◆ **YOUR INSTRUCTIONS**: Nothing in the entries may change when they are transcribed.

[WORKING DATA Boundary: Start]

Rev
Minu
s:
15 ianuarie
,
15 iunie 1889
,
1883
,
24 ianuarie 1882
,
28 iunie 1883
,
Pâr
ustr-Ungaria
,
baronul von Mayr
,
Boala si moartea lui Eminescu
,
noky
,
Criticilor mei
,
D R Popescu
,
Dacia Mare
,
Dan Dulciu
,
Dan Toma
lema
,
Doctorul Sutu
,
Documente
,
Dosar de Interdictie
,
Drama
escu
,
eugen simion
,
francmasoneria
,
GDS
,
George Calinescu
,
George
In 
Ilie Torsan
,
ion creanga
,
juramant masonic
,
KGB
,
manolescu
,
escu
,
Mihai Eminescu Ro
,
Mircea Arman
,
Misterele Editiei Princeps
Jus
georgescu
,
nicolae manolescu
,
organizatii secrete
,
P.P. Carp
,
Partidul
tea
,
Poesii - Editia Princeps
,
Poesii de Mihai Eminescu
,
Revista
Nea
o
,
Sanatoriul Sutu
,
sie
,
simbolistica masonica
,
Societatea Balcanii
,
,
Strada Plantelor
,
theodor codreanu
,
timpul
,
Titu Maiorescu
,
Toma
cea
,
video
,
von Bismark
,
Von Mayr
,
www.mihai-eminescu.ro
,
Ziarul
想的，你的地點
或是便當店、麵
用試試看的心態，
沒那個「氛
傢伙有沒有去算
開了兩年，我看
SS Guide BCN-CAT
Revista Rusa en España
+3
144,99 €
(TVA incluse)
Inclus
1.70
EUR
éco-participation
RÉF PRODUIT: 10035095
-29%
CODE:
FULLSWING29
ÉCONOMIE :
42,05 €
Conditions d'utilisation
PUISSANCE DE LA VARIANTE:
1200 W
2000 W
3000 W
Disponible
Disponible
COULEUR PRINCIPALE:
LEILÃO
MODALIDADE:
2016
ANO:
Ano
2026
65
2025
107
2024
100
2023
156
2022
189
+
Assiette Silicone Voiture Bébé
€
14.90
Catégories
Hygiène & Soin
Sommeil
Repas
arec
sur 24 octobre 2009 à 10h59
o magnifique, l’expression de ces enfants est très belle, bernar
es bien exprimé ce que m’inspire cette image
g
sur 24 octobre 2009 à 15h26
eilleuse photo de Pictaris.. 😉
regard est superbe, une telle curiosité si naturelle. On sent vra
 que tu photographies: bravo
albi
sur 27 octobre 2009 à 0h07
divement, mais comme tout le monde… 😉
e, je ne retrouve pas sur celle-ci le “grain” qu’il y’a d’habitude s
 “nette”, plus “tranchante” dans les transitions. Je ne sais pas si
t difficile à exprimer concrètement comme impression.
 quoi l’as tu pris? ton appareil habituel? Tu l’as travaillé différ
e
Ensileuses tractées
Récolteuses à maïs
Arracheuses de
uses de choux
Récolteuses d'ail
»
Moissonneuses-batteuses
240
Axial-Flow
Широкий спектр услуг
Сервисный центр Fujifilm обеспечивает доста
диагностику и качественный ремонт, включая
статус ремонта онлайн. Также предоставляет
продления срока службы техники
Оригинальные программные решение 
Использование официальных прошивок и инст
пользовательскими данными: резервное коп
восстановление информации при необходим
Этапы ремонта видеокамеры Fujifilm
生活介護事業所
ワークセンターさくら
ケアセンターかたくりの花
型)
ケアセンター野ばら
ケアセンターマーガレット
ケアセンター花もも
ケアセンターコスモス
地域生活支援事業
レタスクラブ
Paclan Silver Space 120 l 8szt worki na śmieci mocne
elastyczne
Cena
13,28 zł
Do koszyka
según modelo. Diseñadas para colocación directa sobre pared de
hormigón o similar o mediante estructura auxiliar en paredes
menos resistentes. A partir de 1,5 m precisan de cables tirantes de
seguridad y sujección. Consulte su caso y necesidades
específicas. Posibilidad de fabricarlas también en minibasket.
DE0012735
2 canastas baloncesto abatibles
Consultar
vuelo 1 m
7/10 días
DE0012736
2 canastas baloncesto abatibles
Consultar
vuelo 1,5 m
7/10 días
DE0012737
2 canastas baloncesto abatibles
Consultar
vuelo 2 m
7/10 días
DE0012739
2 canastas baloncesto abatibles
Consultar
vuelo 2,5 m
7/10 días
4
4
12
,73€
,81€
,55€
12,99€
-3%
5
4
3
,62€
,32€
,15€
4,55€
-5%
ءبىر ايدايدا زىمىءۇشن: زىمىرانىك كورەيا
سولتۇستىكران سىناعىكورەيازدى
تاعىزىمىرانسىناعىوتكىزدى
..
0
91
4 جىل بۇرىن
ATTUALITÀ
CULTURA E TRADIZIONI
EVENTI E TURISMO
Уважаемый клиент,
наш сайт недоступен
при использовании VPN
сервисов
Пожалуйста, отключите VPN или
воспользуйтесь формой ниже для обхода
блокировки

[WORKING DATA Boundary: End]

◆ **EXPECTED ANSWER**:
Rev
Minu
s:
15 ianuarie
,
15 iunie 1889
,
1883
,
24 ianuarie 1882
,
28 iunie 1883
,
Pâr
ustr-Ungaria
,
baronul von Mayr
,
Boala si moartea lui Eminescu
,
noky
,
Criticilor mei
,
D R Popescu
,
Dacia Mare
,
Dan Dulciu
,
Dan Toma
lema
,
Doctorul Sutu
,
Documente
,
Dosar de Interdictie
,
Drama
escu
,
eugen simion
,
francmasoneria
,
GDS
,
George Calinescu
,
George
In 
Ilie Torsan
,
ion creanga
,
juramant masonic
,
KGB
,
manolescu
,
escu
,
Mihai Eminescu Ro
,
Mircea Arman
,
Misterele Editiei Princeps
Jus
georgescu
,
nicolae manolescu
,
organizatii secrete
,
P.P. Carp
,
Partidul
tea
,
Poesii - Editia Princeps
,
Poesii de Mihai Eminescu
,
Revista
Nea
o
,
Sanatoriul Sutu
,
sie
,
simbolistica masonica
,
Societatea Balcanii
,
,
Strada Plantelor
,
theodor codreanu
,
timpul
,
Titu Maiorescu
,
Toma
cea
,
video
,
von Bismark
,
Von Mayr
,
www.mihai-eminescu.ro
,
Ziarul
想的，你的地點
或是便當店、麵
用試試看的心態，
沒那個「氛
傢伙有沒有去算
開了兩年，我看
SS Guide BCN-CAT
Revista Rusa en España
+3
144,99 €
(TVA incluse)
Inclus
1.70
EUR
éco-participation
RÉF PRODUIT: 10035095
-29%
CODE:
FULLSWING29
ÉCONOMIE :
42,05 €
Conditions d'utilisation
PUISSANCE DE LA VARIANTE:
1200 W
2000 W
3000 W
Disponible
Disponible
COULEUR PRINCIPALE:
LEILÃO
MODALIDADE:
2016
ANO:
Ano
2026
65
2025
107
2024
100
2023
156
2022
189
+
Assiette Silicone Voiture Bébé
€
14.90
Catégories
Hygiène & Soin
Sommeil
Repas
arec
sur 24 octobre 2009 à 10h59
o magnifique, l’expression de ces enfants est très belle, bernar
es bien exprimé ce que m’inspire cette image
g
sur 24 octobre 2009 à 15h26
eilleuse photo de Pictaris.. 😉
regard est superbe, une telle curiosité si naturelle. On sent vra
 que tu photographies: bravo
albi
sur 27 octobre 2009 à 0h07
divement, mais comme tout le monde… 😉
e, je ne retrouve pas sur celle-ci le “grain” qu’il y’a d’habitude s
 “nette”, plus “tranchante” dans les transitions. Je ne sais pas si
t difficile à exprimer concrètement comme impression.
 quoi l’as tu pris? ton appareil habituel? Tu l’as travaillé différ
e
Ensileuses tractées
Récolteuses à maïs
Arracheuses de
uses de choux
Récolteuses d'ail
»
Moissonneuses-batteuses
240
Axial-Flow
Широкий спектр услуг
Сервисный центр Fujifilm обеспечивает доста
диагностику и качественный ремонт, включая
статус ремонта онлайн. Также предоставляет
продления срока службы техники
Оригинальные программные решение 
Использование официальных прошивок и инст
пользовательскими данными: резервное коп
восстановление информации при необходим
Этапы ремонта видеокамеры Fujifilm
生活介護事業所
ワークセンターさくら
ケアセンターかたくりの花
型)
ケアセンター野ばら
ケアセンターマーガレット
ケアセンター花もも
ケアセンターコスモス
地域生活支援事業
レタスクラブ
Paclan Silver Space 120 l 8szt worki na śmieci mocne
elastyczne
Cena
13,28 zł
Do koszyka
según modelo. Diseñadas para colocación directa sobre pared de
hormigón o similar o mediante estructura auxiliar en paredes
menos resistentes. A partir de 1,5 m precisan de cables tirantes de
seguridad y sujección. Consulte su caso y necesidades
específicas. Posibilidad de fabricarlas también en minibasket.
DE0012735
2 canastas baloncesto abatibles
Consultar
vuelo 1 m
7/10 días
DE0012736
2 canastas baloncesto abatibles
Consultar
vuelo 1,5 m
7/10 días
DE0012737
2 canastas baloncesto abatibles
Consultar
vuelo 2 m
7/10 días
DE0012739
2 canastas baloncesto abatibles
Consultar
vuelo 2,5 m
7/10 días
4
4
12
,73€
,81€
,55€
12,99€
-3%
5
4
3
,62€
,32€
,15€
4,55€
-5%
ءبىر ايدايدا زىمىءۇشن: زىمىرانىك كورەيا
سولتۇستىكران سىناعىكورەيازدى
تاعىزىمىرانسىناعىوتكىزدى
..
0
91
4 جىل بۇرىن
ATTUALITÀ
CULTURA E TRADIZIONI
EVENTI E TURISMO
Уважаемый клиент,
наш сайт недоступен
при использовании VPN
сервисов
Пожалуйста, отключите VPN или
воспользуйтесь формой ниже для обхода
блокировки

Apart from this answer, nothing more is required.